■ Assignment
Reproduce verbatim the passage of the forum thread on composing dances that runs from "Listen to a lot" up to and including "have a minuet?".

■ Extract provided
Start of Block

# How to compose a dance? (minuet, allemande etc.)



## An Die Freude

I can compose a waltz easy (just use the oom-pah-pah rhythm) but other dances like the minuet, I've no hope with. I've googled up their rhythm, but all the minuets, allemandes, courantes etc. never follow that rhythm.

So, my question is, how do you compose them?

Cheers,
ADF


----------



## Klavierspieler

Do you mean to compose a dance to dance to or a dance to play?


----------



## An Die Freude

Klavierspieler said:


> Do you mean to compose a dance to dance to or a dance to play?


To play, like in a suite.


----------



## ricardo_jvc6

Minuets are always 3/4, allemandes... I dunno yet, never studied that sort of plays and courantes too.


----------



## Kopachris

Listen to a lot of them and get a feel for the texture and the style. The "rhythm" that you'll find for each of those dances on Wikipedia is an underlying rhythm: accent, accent, accent, flourish, etc. and not necessarily a specific rhythmic motif. Pay special attention to anacruses.


----------



## An Die Freude

So I can put down any rhythm I want in 3/4 time and put accents on the wiki rhythm, and I have a minuet?


----------



## Kopachris

Mmmmmm.... yes, but there's more to it. Just to clarify the wiki rhythms a bit more, though: quarter notes mean to accent that beat, half notes mean to accent that beat and sustain it somehow so that the next one is not accented, and eighth and sixteenth notes mean to flourish (halve these values when in eight-note time, of course). It's not that cut-and-dry for dances that aren't meant to be danced to, though. As I said before, listen to as many different dances as you can and get a feel for the texture and style. Get a feel for common elements and figures: ascending lines, transpositions, etc.

Just an example (as in, *don't just rely on what I'm saying*), here are themes for a gavotte, an allemande, and a minuet that I whipped up while trying to figure out dances for myself:

























These are obviously very simple examples. The gavotte exhibits the typical two-beat ascending, flourishing anacrucis, followed by a long accent (the line could still move, had I composed it so that any notes for the duration of that half note were unaccented) and another, faster flourish. The allemande exhibits a short anacrucis leading into the main motif, a turned half note, which speeds up for the rest of the measure, then slows down at the end. An allemande also usually exhibits strong motivic development throughout. The minuet exhibits a slow, stately first measure followed by a long, but not hasty flourish, which comes to a stop with another slow, stately measure, followed by another flourish. Also keep in mind minuet (rounded binary) form.

I repeat what I said before: *the best thing for you is to listen to and study the dances of the greats (especially Bach).*


----------



## An Die Freude

So like this?


----------



## Kopachris

An Die Freude said:


> So like this?


Yes. I don't see why not.


----------

End of Block

■ Data to examine

Start of Block

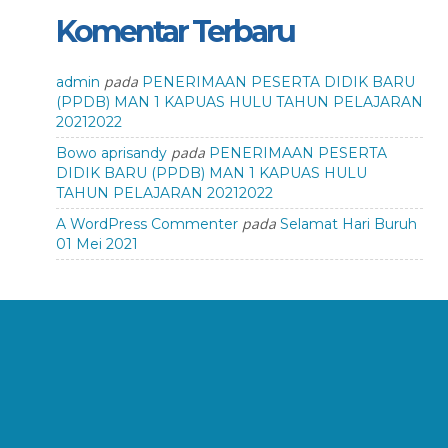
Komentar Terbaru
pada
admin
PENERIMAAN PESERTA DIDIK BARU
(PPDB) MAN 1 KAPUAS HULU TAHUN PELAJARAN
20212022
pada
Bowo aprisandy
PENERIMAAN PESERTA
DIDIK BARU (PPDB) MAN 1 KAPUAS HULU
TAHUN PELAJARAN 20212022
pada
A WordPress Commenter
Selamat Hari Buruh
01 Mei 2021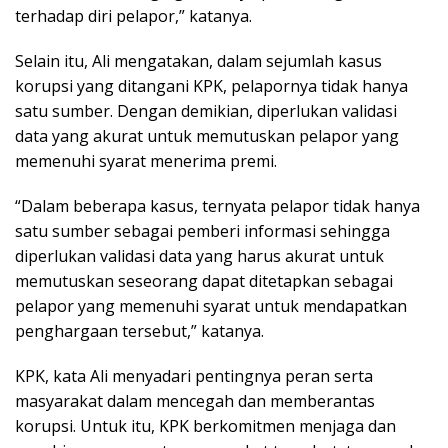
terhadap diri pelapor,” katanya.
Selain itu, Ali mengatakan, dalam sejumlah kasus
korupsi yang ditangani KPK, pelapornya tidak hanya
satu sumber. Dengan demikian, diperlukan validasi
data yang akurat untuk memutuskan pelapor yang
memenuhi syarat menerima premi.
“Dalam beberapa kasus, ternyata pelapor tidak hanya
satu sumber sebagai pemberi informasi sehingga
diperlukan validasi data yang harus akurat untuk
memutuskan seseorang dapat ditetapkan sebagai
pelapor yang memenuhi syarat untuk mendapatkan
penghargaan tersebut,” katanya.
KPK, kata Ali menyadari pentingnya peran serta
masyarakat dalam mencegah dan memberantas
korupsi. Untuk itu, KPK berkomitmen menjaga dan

End of Block

■ Output of the task
Listen to a lot of them and get a feel for the texture and the style. The "rhythm" that you'll find for each of those dances on Wikipedia is an underlying rhythm: accent, accent, accent, flourish, etc. and not necessarily a specific rhythmic motif. Pay special attention to anacruses.


----------



## An Die Freude

So I can put down any rhythm I want in 3/4 time and put accents on the wiki rhythm, and I have a minuet?